*PROBLEM STATEMENT*. Only the text of the records, copied exactly, is wanted; no pictures.

ENTRIES PROVIDED Start Marker

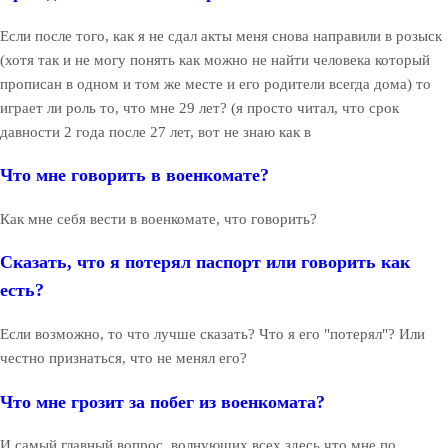
Если после того, как я не сдал акты меня снова направили в розыск
(хотя так и не могу понять как можно не найти человека который
прописан в одном и том же месте и его родители всегда дома) то
играет ли роль то, что мне 29 лет? (я просто читал, что срок
давности 2 года после 27 лет, вот не знаю как в
Что мне говорить в военкомате?
Как мне себя вести в военкомате, что говорить?
Сказать, что я потерял паспорт или говорить как
есть?
Если возможно, то что лучше сказать? Что я его "потерял"? Или
честно признаться, что не менял его?
Что мне грозит за побег из военкомата?
И самый главный вопрос, волнующих всех здесь что мне по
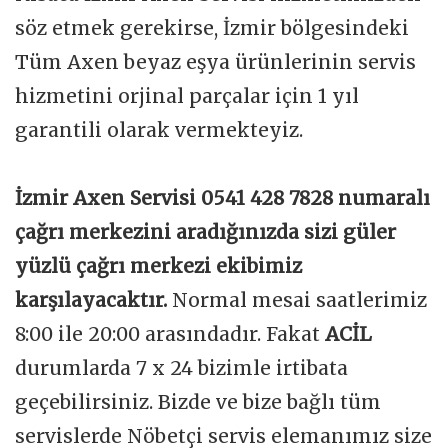
söz etmek gerekirse, İzmir bölgesindeki
Tüm Axen beyaz eşya ürünlerinin servis
hizmetini orjinal parçalar için 1 yıl
garantili olarak vermekteyiz.
İzmir Axen Servisi 0541 428 7828 numaralı
çağrı merkezini aradığınızda sizi güler
yüzlü çağrı merkezi ekibimiz
karşılayacaktır.
Normal mesai saatlerimiz
8:00 ile 20:00 arasındadır. Fakat
ACİL
durumlarda 7 x 24 bizimle irtibata
geçebilirsiniz. Bizde ve bize bağlı tüm
servislerde Nöbetçi servis elemanımız size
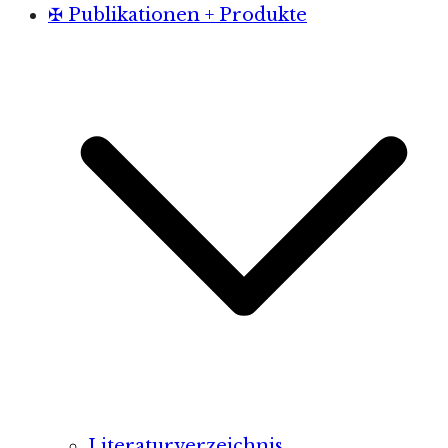
✠ Publikationen + Produkte
Literaturverzeichnis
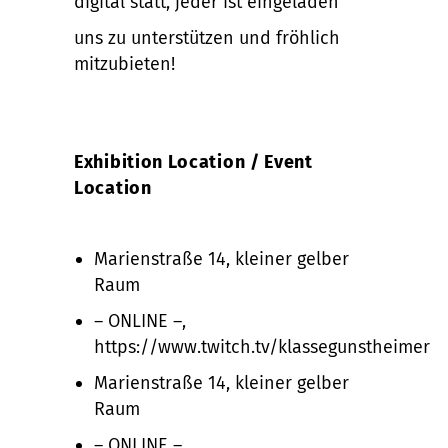
digital statt, jeder ist eingeladen
uns zu unterstützen und fröhlich
mitzubieten!
Exhibition Location / Event
Location
Marienstraße 14, kleiner gelber
Raum
– ONLINE –,
https://www.twitch.tv/klassegunstheimer
Marienstraße 14, kleiner gelber
Raum
– ONLINE –,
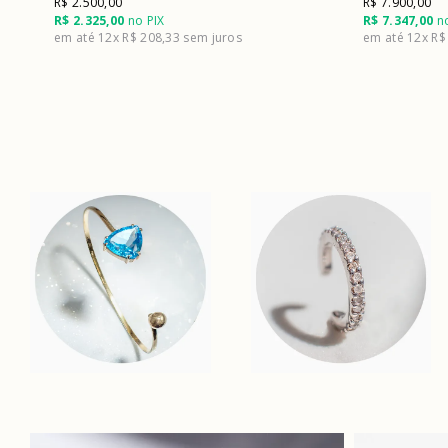
R$ 2.500,00
R$ 7.900,00
R$ 2.325,00
no PIX
R$ 7.347,00
no
12x
R$ 208,33
12x
R$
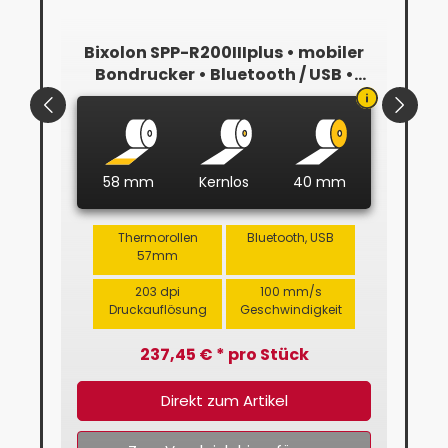
Bixolon SPP-R200IIIplus • mobiler
Bi
ekt
Bondrucker • Bluetooth / USB •
Thermodirekt • mit 50 Rollen
B
58 mm
Kernlos
40 mm
Thermorollen
Bluetooth, USB
57mm
203 dpi
100 mm/s
Druckauflösung
Geschwindigkeit
237,45 € * pro Stück
Direkt zum Artikel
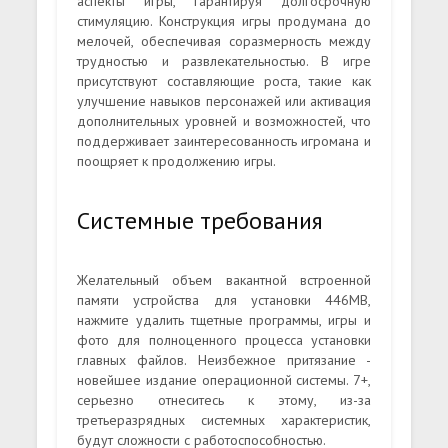
аспекты игры, гарантируя долгосрочную
стимуляцию. Конструкция игры продумана до
мелочей, обеспечивая соразмерность между
трудностью и развлекательностью. В игре
присутствуют составляющие роста, такие как
улучшение навыков персонажей или активация
дополнительных уровней и возможностей, что
поддерживает заинтересованность игромана и
поощряет к продолжению игры.
Системные требования
Желательный объем вакантной встроенной
памяти устройства для установки 446MB,
нажмите удалить тщетные программы, игры и
фото для полноценного процесса установки
главных файлов. Неизбежное притязание -
новейшее издание операционной системы. 7+,
серьезно отнеситесь к этому, из-за
третьеразрядных системных характеристик,
будут сложности с работоспособностью.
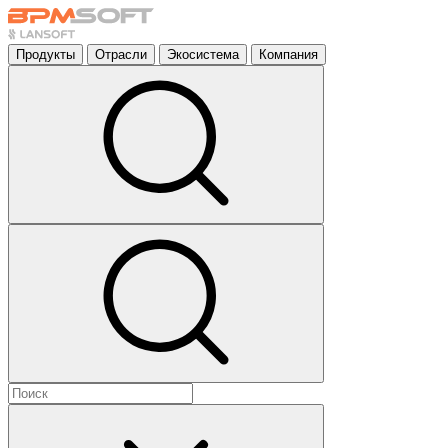
Продукты
Отрасли
Экосистема
Компания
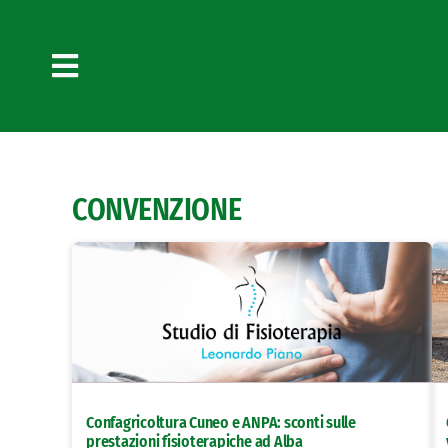
Salta
al
contenuto
Toggle
Navigation
CONVENZIONE
Confagricoltura Cuneo e ANPA: sconti sulle
prestazioni fisioterapiche ad Alba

ENTRIES PROVIDED End Marker

*FINISHED TASK*.
Если после того, как я не сдал акты меня снова направили в розыск
(хотя так и не могу понять как можно не найти человека который
прописан в одном и том же месте и его родители всегда дома) то
играет ли роль то, что мне 29 лет? (я просто читал, что срок
давности 2 года после 27 лет, вот не знаю как в
Что мне говорить в военкомате?
Как мне себя вести в военкомате, что говорить?
Сказать, что я потерял паспорт или говорить как
есть?
Если возможно, то что лучше сказать? Что я его "потерял"? Или
честно признаться, что не менял его?
Что мне грозит за побег из военкомата?
И самый главный вопрос, волнующих всех здесь что мне по
söz etmek gerekirse, İzmir bölgesindeki
Tüm Axen beyaz eşya ürünlerinin servis
hizmetini orjinal parçalar için 1 yıl
garantili olarak vermekteyiz.
İzmir Axen Servisi 0541 428 7828 numaralı
çağrı merkezini aradığınızda sizi güler
yüzlü çağrı merkezi ekibimiz
karşılayacaktır.
Normal mesai saatlerimiz
8:00 ile 20:00 arasındadır. Fakat
ACİL
durumlarda 7 x 24 bizimle irtibata
geçebilirsiniz. Bizde ve bize bağlı tüm
servislerde Nöbetçi servis elemanımız size
✠ Publikationen + Produkte
Literaturverzeichnis
digital statt, jeder ist eingeladen
uns zu unterstützen und fröhlich
mitzubieten!
Exhibition Location / Event
Location
Marienstraße 14, kleiner gelber
Raum
– ONLINE –,
https://www.twitch.tv/klassegunstheimer
Marienstraße 14, kleiner gelber
Raum
– ONLINE –,
R$ 2.500,00
R$ 7.900,00
R$ 2.325,00
no PIX
R$ 7.347,00
no
12x
R$ 208,33
12x
R$
Bixolon SPP-R200IIIplus • mobiler
Bi
ekt
Bondrucker • Bluetooth / USB •
Thermodirekt • mit 50 Rollen
B
58 mm
Kernlos
40 mm
Thermorollen
Bluetooth, USB
57mm
203 dpi
100 mm/s
Druckauflösung
Geschwindigkeit
237,45 € * pro Stück
Direkt zum Artikel
аспекты игры, гарантируя долгосрочную
стимуляцию. Конструкция игры продумана до
мелочей, обеспечивая соразмерность между
трудностью и развлекательностью. В игре
присутствуют составляющие роста, такие как
улучшение навыков персонажей или активация
дополнительных уровней и возможностей, что
поддерживает заинтересованность игромана и
поощряет к продолжению игры.
Системные требования
Желательный объем вакантной встроенной
памяти устройства для установки 446MB,
нажмите удалить тщетные программы, игры и
фото для полноценного процесса установки
главных файлов. Неизбежное притязание -
новейшее издание операционной системы. 7+,
серьезно отнеситесь к этому, из-за
третьеразрядных системных характеристик,
будут сложности с работоспособностью.
Продукты
Отрасли
Экосистема
Компания
Salta
al
contenuto
Toggle
Navigation
CONVENZIONE
Confagricoltura Cuneo e ANPA: sconti sulle
prestazioni fisioterapiche ad Alba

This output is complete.